Exercise brief: Lay out the lines of these entries as a Markdown table with the columns Row and Line, starting at the line that contains "common name: grågrøn skivelav" and ending at the line that contains "scientific name: Incisalia irioides", both included. Number each row and leave out any blank lines.

[Items listed in a dataset]

:::

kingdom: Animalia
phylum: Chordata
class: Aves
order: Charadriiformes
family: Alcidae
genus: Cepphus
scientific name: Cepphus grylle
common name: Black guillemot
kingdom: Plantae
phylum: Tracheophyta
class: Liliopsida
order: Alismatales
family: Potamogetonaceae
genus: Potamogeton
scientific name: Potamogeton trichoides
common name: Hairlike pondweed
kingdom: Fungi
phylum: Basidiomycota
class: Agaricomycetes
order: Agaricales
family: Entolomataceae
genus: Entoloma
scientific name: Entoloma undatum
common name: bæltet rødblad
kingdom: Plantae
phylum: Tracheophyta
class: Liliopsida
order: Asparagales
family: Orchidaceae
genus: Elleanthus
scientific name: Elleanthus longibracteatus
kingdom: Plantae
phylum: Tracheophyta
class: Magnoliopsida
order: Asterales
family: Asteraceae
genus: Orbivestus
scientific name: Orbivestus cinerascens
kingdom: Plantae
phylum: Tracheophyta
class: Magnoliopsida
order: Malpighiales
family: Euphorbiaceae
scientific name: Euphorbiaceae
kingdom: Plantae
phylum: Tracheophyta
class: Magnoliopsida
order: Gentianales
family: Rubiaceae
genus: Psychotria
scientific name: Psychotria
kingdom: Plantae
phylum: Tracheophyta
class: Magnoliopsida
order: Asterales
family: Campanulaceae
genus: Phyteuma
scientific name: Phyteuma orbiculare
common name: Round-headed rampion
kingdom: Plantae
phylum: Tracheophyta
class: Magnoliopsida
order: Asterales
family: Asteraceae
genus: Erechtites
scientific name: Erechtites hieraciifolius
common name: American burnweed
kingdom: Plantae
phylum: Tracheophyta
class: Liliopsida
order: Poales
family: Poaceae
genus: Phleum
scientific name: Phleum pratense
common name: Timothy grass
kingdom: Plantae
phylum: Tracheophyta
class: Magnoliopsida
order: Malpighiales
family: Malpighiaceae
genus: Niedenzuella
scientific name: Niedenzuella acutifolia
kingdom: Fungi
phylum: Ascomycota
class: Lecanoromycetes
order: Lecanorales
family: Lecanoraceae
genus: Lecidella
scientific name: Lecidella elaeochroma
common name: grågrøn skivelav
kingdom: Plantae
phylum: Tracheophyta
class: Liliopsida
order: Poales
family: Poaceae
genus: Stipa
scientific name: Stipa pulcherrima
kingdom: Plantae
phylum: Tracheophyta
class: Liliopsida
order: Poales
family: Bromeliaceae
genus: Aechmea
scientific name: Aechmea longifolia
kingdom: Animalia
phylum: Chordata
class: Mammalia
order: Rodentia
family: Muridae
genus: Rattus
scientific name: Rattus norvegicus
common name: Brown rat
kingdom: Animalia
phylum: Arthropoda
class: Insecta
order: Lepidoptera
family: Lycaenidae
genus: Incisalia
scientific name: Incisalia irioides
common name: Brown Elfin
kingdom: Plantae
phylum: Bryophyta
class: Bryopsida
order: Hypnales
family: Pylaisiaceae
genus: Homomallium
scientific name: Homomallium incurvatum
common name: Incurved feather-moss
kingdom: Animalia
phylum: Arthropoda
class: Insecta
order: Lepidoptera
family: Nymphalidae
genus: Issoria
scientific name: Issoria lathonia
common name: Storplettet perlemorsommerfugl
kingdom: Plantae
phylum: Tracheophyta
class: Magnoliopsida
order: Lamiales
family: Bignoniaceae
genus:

:::

Answer to this problem:
| Row | Line |
|---|---|
| 1 | common name: grågrøn skivelav |
| 2 | kingdom: Plantae |
| 3 | phylum: Tracheophyta |
| 4 | class: Liliopsida |
| 5 | order: Poales |
| 6 | family: Poaceae |
| 7 | genus: Stipa |
| 8 | scientific name: Stipa pulcherrima |
| 9 | kingdom: Plantae |
| 10 | phylum: Tracheophyta |
| 11 | class: Liliopsida |
| 12 | order: Poales |
| 13 | family: Bromeliaceae |
| 14 | genus: Aechmea |
| 15 | scientific name: Aechmea longifolia |
| 16 | kingdom: Animalia |
| 17 | phylum: Chordata |
| 18 | class: Mammalia |
| 19 | order: Rodentia |
| 20 | family: Muridae |
| 21 | genus: Rattus |
| 22 | scientific name: Rattus norvegicus |
| 23 | common name: Brown rat |
| 24 | kingdom: Animalia |
| 25 | phylum: Arthropoda |
| 26 | class: Insecta |
| 27 | order: Lepidoptera |
| 28 | family: Lycaenidae |
| 29 | genus: Incisalia |
| 30 | scientific name: Incisalia irioides |